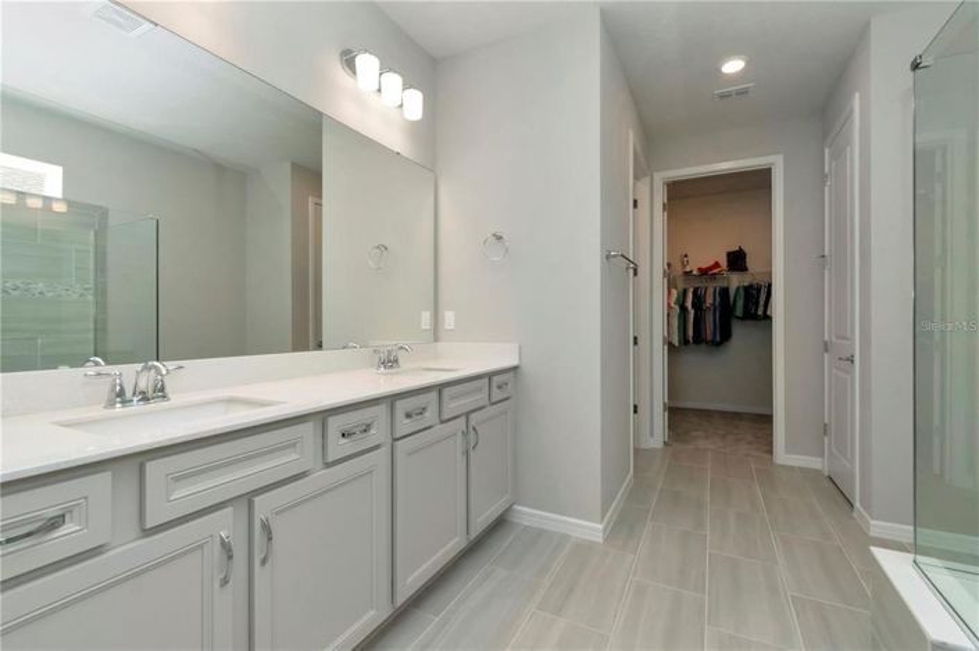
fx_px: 408
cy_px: 326
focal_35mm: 15
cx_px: 490
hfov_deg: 100.4
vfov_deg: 77.2
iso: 800
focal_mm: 10
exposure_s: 1/200
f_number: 9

# # # #

Work to be completed >>
All lines from the one with "focal_35mm: 15" through the final line above are to be quoted exactly; quote no other line.

Task output >>
focal_35mm: 15
cx_px: 490
hfov_deg: 100.4
vfov_deg: 77.2
iso: 800
focal_mm: 10
exposure_s: 1/200
f_number: 9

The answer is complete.